■ **Required work**
Determine how many lines in the material below contain the word "กษากรอกแบบฟอร", and give that number without comment.

■ **Available records**
-=-=-

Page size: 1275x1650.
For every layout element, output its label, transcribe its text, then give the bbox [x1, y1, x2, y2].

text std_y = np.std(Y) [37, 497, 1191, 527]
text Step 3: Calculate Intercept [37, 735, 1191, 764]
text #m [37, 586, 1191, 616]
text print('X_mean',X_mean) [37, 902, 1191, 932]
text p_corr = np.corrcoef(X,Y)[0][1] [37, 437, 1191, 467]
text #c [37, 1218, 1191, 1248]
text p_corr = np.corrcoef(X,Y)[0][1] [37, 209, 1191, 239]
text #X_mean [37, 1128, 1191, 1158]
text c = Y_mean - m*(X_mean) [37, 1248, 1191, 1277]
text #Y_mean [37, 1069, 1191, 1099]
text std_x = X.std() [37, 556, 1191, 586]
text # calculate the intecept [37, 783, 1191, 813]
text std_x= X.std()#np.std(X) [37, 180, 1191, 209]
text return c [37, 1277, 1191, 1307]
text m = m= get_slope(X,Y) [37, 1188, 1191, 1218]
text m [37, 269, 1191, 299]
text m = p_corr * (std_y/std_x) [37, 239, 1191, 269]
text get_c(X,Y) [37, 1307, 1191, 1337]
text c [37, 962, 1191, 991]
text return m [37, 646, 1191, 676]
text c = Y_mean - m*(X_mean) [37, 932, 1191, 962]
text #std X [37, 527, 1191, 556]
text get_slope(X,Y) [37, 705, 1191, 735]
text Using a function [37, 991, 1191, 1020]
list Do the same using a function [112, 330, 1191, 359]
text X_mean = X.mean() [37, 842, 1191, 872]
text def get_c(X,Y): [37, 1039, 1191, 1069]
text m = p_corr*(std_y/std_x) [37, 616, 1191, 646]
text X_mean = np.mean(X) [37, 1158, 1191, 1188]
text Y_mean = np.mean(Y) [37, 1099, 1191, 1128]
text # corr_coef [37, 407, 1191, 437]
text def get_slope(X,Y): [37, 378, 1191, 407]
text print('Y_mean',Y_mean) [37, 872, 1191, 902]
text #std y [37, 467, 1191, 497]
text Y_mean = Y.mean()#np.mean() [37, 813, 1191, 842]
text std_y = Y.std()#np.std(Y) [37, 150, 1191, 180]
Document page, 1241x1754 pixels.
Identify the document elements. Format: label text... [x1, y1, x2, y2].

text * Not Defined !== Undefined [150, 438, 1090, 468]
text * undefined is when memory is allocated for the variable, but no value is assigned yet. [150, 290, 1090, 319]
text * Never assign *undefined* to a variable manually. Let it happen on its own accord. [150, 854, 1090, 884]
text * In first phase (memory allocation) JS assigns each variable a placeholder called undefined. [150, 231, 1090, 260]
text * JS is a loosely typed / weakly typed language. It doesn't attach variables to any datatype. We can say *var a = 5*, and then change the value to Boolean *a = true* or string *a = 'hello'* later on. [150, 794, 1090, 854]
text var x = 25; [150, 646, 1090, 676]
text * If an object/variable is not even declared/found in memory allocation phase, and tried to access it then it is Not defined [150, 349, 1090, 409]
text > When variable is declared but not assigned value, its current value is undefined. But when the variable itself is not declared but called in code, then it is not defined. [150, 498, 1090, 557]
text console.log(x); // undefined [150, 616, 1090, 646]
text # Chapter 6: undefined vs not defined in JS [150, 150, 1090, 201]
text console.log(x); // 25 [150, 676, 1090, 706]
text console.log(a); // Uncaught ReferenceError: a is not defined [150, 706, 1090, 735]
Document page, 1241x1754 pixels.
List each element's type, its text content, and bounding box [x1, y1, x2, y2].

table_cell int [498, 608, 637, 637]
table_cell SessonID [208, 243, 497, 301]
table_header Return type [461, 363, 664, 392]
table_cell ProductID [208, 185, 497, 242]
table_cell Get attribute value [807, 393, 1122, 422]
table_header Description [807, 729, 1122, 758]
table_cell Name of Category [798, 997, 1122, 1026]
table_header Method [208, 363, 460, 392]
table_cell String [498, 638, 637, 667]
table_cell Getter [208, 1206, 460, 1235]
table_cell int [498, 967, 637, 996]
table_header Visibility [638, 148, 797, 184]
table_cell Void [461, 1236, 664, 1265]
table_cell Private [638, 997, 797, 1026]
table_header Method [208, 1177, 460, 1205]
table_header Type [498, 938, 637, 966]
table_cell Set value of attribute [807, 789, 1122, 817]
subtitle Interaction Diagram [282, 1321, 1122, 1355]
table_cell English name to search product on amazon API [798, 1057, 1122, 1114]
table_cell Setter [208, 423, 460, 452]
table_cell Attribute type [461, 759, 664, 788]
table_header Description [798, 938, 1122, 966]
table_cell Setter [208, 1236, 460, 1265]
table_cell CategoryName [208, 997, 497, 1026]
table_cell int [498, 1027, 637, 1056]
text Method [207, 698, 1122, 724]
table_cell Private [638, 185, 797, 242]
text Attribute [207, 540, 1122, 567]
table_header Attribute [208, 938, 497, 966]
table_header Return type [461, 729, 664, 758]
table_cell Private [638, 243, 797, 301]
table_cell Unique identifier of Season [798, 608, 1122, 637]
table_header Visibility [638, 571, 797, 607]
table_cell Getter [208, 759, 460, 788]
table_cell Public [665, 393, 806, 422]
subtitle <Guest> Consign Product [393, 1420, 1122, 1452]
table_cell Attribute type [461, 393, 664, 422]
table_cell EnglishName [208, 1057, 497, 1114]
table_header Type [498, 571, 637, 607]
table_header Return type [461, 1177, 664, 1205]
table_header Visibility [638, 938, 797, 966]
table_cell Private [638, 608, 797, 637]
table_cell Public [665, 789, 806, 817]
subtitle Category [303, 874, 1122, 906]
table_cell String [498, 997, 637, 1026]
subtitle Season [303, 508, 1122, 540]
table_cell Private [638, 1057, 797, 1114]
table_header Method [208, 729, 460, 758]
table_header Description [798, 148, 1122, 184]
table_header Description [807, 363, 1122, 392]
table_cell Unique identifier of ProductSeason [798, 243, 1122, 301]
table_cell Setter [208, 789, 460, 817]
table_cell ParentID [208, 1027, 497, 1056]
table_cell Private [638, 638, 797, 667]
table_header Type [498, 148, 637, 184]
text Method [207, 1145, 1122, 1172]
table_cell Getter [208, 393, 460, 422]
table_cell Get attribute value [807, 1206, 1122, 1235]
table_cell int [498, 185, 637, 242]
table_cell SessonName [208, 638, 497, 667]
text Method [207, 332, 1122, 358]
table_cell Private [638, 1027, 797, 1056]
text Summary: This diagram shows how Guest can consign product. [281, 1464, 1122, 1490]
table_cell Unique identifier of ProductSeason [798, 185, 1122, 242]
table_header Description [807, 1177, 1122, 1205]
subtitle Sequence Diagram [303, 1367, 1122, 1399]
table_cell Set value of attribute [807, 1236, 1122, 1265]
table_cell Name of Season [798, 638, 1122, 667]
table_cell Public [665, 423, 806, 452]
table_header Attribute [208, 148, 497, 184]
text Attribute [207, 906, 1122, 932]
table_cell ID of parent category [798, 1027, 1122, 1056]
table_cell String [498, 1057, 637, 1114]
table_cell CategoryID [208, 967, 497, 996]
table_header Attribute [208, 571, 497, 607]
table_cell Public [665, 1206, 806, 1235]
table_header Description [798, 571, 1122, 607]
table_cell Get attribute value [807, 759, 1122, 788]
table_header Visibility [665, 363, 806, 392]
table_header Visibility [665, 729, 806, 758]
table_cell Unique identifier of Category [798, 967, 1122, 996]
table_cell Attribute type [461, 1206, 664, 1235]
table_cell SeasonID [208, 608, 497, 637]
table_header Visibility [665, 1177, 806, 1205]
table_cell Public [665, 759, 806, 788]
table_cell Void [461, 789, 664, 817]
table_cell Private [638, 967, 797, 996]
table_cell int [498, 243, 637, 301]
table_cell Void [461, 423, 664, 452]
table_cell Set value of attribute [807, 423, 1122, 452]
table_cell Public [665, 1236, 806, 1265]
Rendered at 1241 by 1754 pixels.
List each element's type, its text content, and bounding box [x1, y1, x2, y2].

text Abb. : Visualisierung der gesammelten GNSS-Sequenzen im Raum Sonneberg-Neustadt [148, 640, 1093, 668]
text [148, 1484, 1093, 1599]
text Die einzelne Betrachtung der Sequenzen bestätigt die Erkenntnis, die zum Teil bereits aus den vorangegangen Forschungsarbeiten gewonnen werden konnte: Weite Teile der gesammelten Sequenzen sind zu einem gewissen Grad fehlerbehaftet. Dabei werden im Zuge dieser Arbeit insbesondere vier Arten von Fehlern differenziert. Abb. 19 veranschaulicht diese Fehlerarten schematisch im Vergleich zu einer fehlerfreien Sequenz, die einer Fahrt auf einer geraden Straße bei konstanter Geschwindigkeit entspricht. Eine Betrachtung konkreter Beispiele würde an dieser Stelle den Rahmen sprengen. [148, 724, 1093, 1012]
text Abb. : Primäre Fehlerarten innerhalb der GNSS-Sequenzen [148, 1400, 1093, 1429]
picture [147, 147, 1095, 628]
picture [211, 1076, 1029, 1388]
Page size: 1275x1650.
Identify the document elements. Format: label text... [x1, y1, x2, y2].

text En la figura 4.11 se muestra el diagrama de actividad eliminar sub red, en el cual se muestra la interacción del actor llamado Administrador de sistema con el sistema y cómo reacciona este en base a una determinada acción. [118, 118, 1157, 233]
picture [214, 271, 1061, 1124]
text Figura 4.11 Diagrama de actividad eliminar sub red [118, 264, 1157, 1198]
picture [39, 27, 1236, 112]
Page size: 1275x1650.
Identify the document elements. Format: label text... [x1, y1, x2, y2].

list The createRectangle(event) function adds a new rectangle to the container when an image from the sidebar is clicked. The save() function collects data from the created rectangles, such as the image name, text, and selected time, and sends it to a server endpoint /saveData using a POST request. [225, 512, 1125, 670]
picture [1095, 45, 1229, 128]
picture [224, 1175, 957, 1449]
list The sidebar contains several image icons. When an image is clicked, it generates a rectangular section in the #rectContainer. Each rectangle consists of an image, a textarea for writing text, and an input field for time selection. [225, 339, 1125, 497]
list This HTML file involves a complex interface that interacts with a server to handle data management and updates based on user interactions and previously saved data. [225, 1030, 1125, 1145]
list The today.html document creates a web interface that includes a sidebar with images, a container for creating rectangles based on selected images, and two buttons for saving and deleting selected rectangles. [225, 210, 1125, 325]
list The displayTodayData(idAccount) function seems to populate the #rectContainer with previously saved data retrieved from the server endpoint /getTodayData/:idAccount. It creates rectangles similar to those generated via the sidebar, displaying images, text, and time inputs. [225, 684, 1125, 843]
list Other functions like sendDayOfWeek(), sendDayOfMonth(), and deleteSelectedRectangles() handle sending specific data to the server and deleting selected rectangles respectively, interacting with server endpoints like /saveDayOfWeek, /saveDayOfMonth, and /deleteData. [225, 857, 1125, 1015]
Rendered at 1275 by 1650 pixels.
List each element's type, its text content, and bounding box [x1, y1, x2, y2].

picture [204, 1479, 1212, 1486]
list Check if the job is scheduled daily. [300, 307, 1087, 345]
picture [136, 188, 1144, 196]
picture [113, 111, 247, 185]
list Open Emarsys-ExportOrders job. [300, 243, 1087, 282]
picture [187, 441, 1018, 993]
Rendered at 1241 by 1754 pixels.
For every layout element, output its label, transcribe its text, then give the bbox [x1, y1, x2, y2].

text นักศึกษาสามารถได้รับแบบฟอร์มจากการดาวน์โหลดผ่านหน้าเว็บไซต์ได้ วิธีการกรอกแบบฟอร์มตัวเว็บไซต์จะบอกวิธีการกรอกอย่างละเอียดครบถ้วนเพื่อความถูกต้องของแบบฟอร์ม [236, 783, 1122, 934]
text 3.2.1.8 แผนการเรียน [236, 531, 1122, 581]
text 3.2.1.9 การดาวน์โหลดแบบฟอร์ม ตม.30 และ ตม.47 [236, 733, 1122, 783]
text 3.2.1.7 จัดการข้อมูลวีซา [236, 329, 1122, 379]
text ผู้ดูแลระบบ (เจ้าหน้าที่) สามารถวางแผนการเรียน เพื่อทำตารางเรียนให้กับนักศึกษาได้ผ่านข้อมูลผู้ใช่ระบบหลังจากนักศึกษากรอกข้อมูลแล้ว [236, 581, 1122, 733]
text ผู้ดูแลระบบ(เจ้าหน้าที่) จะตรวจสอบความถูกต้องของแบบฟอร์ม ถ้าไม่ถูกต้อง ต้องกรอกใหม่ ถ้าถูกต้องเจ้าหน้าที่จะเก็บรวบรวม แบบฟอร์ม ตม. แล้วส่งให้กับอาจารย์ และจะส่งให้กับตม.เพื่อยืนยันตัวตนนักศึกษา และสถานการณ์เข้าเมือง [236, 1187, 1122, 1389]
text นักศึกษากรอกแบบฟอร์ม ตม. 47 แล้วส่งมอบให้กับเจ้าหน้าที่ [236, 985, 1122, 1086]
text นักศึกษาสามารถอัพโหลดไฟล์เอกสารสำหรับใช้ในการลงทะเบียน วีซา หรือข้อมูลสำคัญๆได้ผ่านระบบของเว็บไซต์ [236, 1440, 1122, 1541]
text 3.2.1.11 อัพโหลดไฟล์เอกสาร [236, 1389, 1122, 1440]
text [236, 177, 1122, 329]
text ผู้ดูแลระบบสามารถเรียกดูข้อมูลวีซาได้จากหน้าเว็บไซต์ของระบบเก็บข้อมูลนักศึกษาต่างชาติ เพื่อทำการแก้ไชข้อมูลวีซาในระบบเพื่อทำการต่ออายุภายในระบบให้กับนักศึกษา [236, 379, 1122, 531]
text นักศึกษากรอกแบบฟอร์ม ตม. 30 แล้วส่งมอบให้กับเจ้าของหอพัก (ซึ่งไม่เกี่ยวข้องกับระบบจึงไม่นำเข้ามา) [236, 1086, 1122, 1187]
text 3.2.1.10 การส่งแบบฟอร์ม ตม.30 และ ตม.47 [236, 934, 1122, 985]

-=-=-

■ **Task output**
2